Now, anyone who has taken a number of exams knows that “open book” and “easy” are not remotely the same thing. But it does significantly change the strategy for how to prepare. Especially when, as is the case with GIAC, “open book” means “open basically any piece of paper you can carry that isn’t obviously test answers”. So you get to bring in all sorts of material in addition to the books.
This is really useful because you sometimes have 5-6 very thick books. And you need to be able to navigate those books fairly quickly. This is where the famous index comes in
I’m not here to duplicate prior work. Lesley Carhart has already written a pretty awesome guide. I strongly recommend you go read that post – I’ll wait.
So, what do I do different?
The first thing I do is write the course and book number on the edges. This means I can find what book I’m looking for in my stack of books without having to flip through them – I can just look at the edge and slide the right one out of the stack. This is especially useful with the GSE as you have all those books for three different courses, so being able to easily tell them apart matters.
What I do next will depend very much on the course and how it is structured.

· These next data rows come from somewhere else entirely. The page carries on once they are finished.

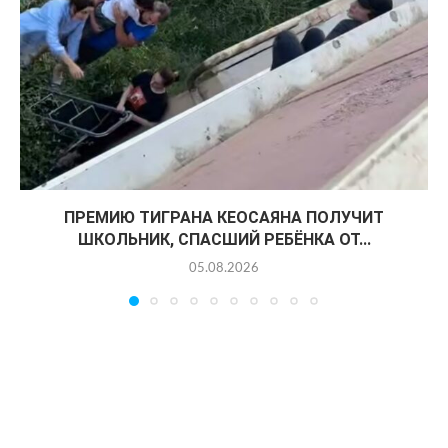
ПРЕМИЮ ТИГРАНА КЕОСАЯНА ПОЛУЧИТ
ШКОЛЬНИК, СПАСШИЙ РЕБЁНКА ОТ...
05.08.2026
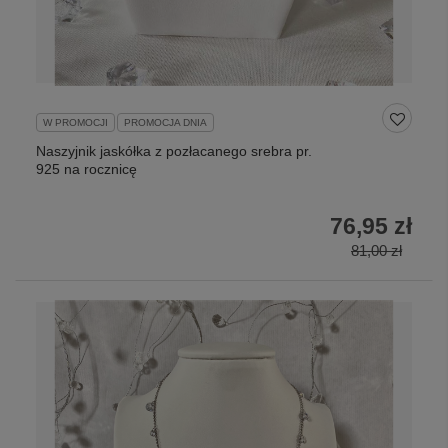
W PROMOCJI
PROMOCJA DNIA
Naszyjnik jaskółka z pozłacanego srebra pr.
925 na rocznicę
76,95 zł
81,00 zł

Is it a course with lots of definitions (like SEC 401)? Then I will probably do a bit more involved index than most others recommend. I’ll add a column for “notes” or “definitions”. This means I don’t have to refer to the books for every questions – sometimes the answer will be right there in my index. For courses like SEC 401, which has tons of definitions, or the GSE (multiple-choice part), it’s worth it. You have entirely too many questions to answer in too little time to look up everything.

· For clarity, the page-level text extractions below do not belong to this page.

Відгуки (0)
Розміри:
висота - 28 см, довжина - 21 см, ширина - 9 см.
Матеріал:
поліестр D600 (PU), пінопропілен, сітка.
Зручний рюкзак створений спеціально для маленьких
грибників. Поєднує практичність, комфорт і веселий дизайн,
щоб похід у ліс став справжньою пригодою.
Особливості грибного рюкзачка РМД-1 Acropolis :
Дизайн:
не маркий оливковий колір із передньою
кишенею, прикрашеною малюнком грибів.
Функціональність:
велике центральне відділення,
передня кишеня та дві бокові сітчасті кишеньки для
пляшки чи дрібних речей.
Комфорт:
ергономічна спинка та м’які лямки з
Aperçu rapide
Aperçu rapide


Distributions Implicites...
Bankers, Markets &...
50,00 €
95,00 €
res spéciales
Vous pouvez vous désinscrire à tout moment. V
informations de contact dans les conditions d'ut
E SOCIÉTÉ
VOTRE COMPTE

Note how I’ll take up the extra lines to cover my bases for how I might look up a phrase – there’s both “valuable data” and “data, valuable”.
For these tests with lots of definitions/terms/tools, I recommend choosing a highlighter color just for keywords, and using that color in the books. That way you don’t spend time during the exam trying to find where on the page your keyword is. This should be a different color from your “this was a really good point the instructor made in class!” color. You can even have one color for terms, one for tools, etc.

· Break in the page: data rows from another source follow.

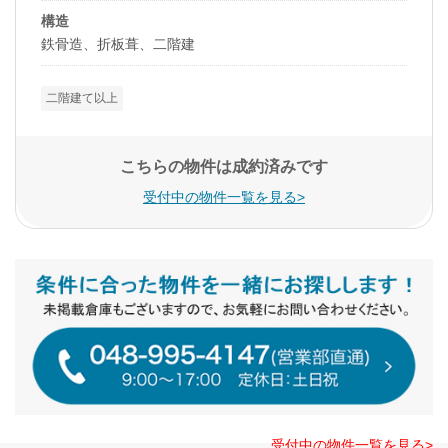
構造
鉄骨造、折板葺、二階建
二階建て以上
こちらの物件は成約済みです
受付中の物件一覧を見る>
受付中の物件一覧を見る>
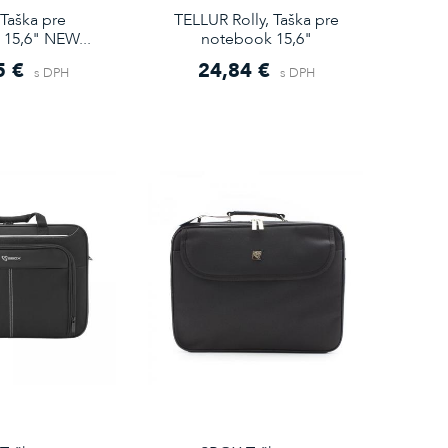
Taška pre
TELLUR Rolly, Taška pre
15,6" NEW...
notebook 15,6"
5 €
24,84 €
s DPH
s DPH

So… what about some other types of tests?
Some courses, like SEC 503, don’t have a ton of terms. Or tools. They require you to conduct analysis. For these, an index is not terribly useful. As illustrated by the book’s built-in index entry for TCP.
So, what do I do here? I’ll build a table of contents. This works great on subjects where one topic will go on for ten pages, because I won’t use up nearly as much space as an index, but I get to keep a sense of what order the material is in.
This matters because my brain is one that will remember that a particular fact is on the page opposite the page with that one image about the thing. And the thing was in the section on the tool.
And… that’s mostly it.
The one thing Lesley said that I’ll repeat: any other resources your instructor gave you? Cheat sheets, posters… USE THEM. I recommend tossing them in a binder, and either making a table of contents or tabbing out your binder. It may seem like overkill for a test, but that binder becomes your first reference when actually doing the job you studied and took the test for.
Best of luck on your testing endeavors!